_Your objective:_ Pull out each line of the listing that contains the word "What". Treat uppercase and lowercase letters as different.

_Rendered chart images:_
——————————
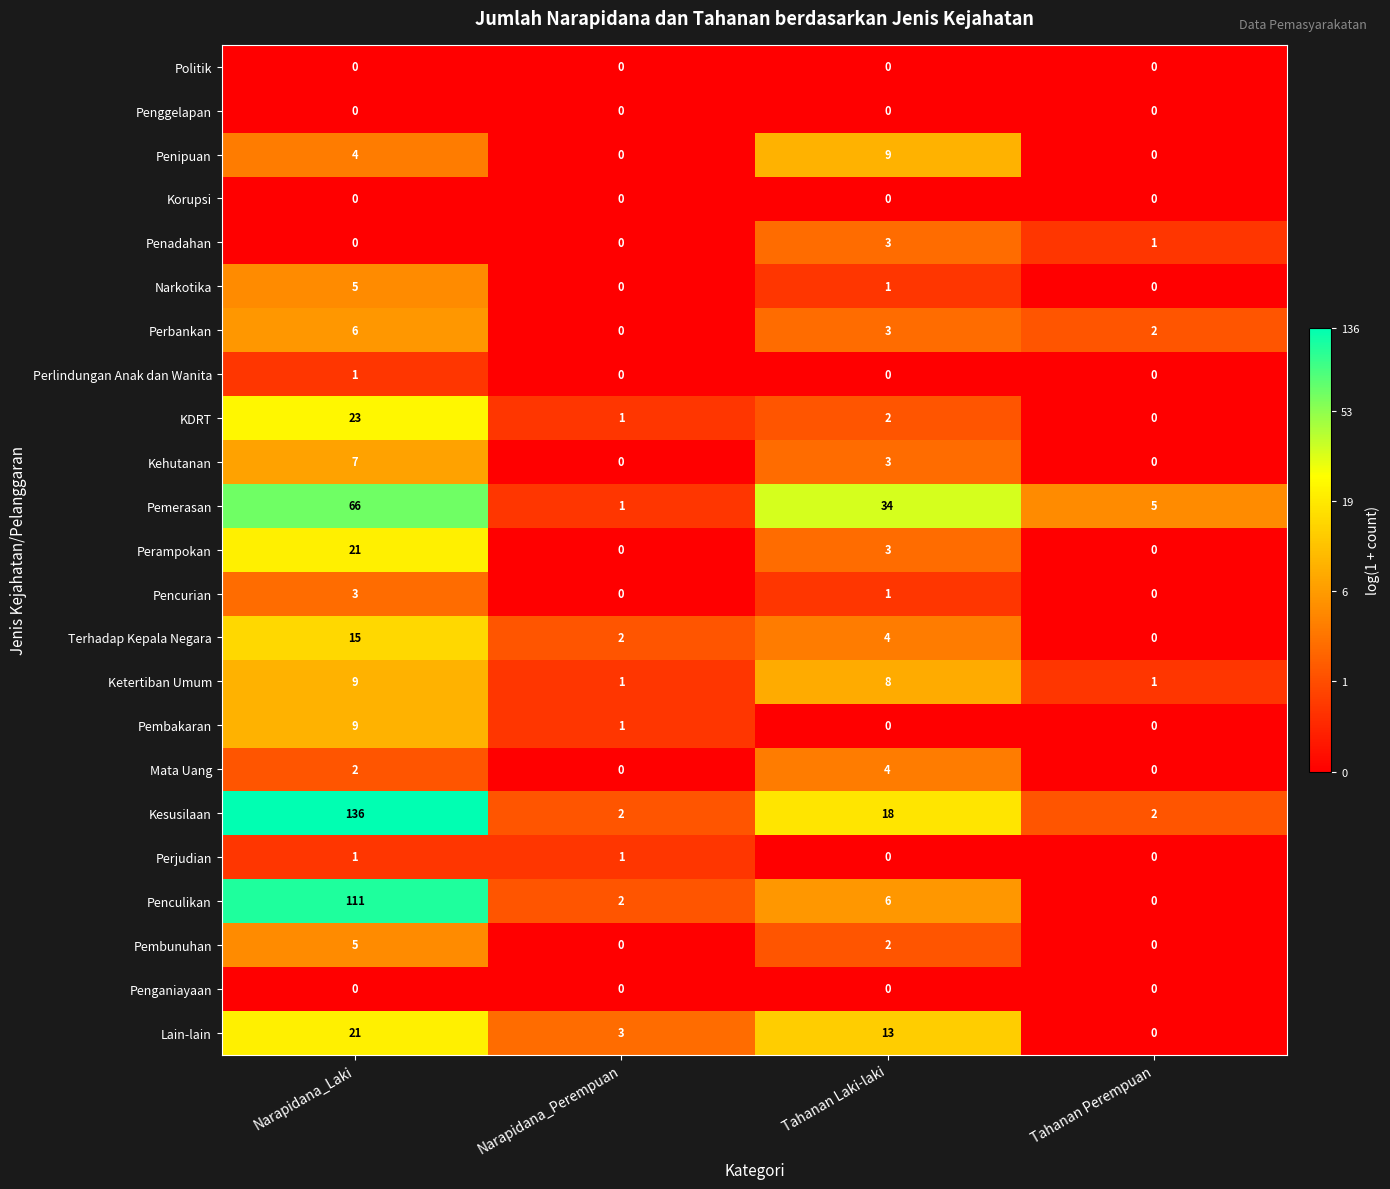

At which label is Penadahan closest to 1?

Tahanan Perempuan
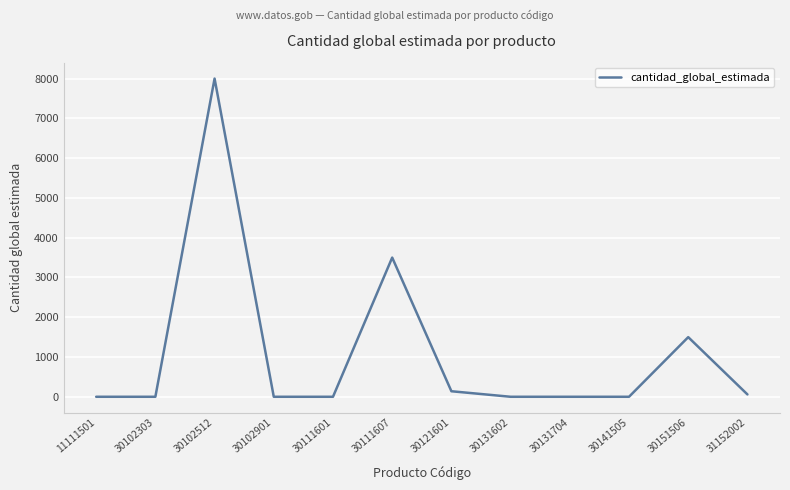

Where is the data nearest to the value 4000?

30111607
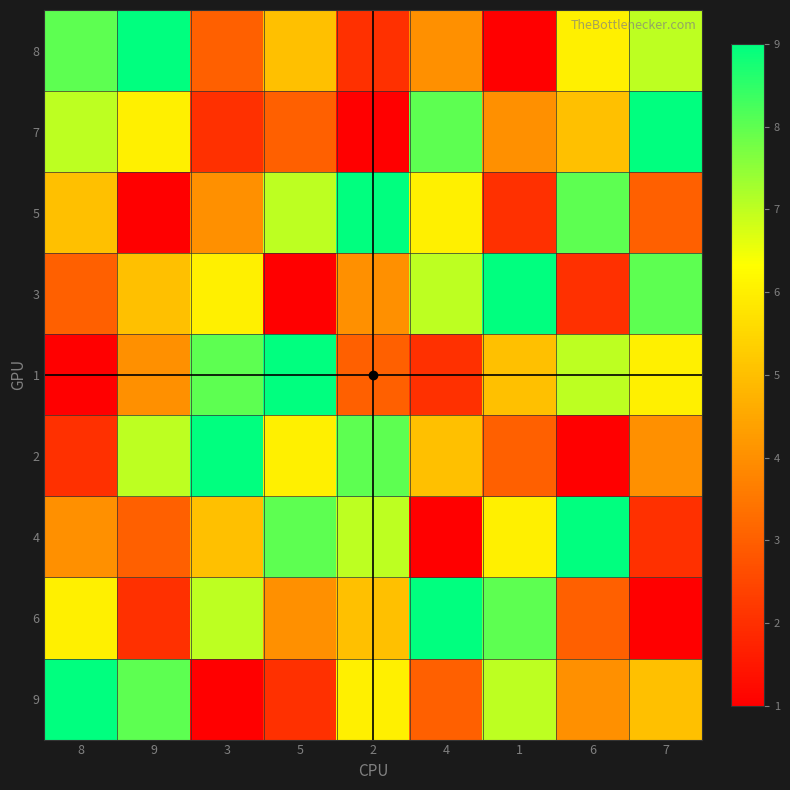

Count the number of categories in the chart.

9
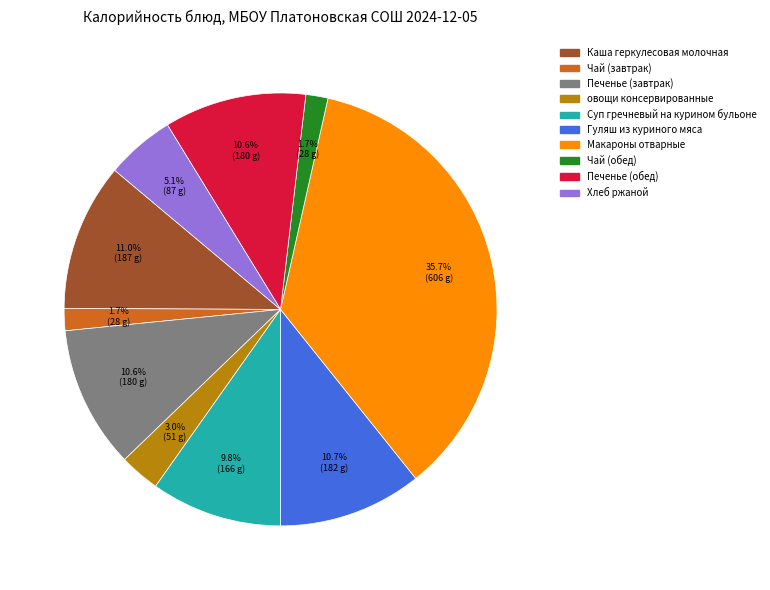

What is the total percentage of Чай (обед) and Макароны отварные?

37.4%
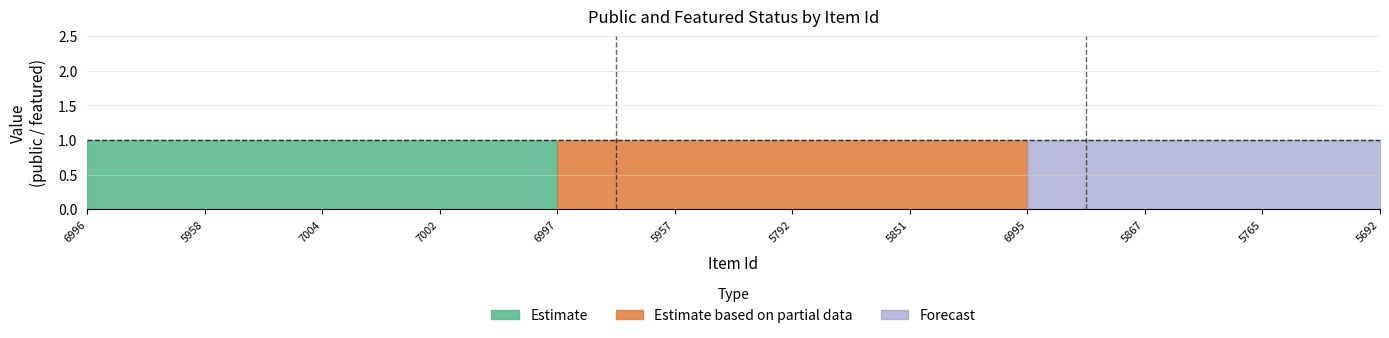

True or false: public has more than 0 interior local peaks.

False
——————————
_Task result:_
What is the total percentage of Чай (обед) and Макароны отварные?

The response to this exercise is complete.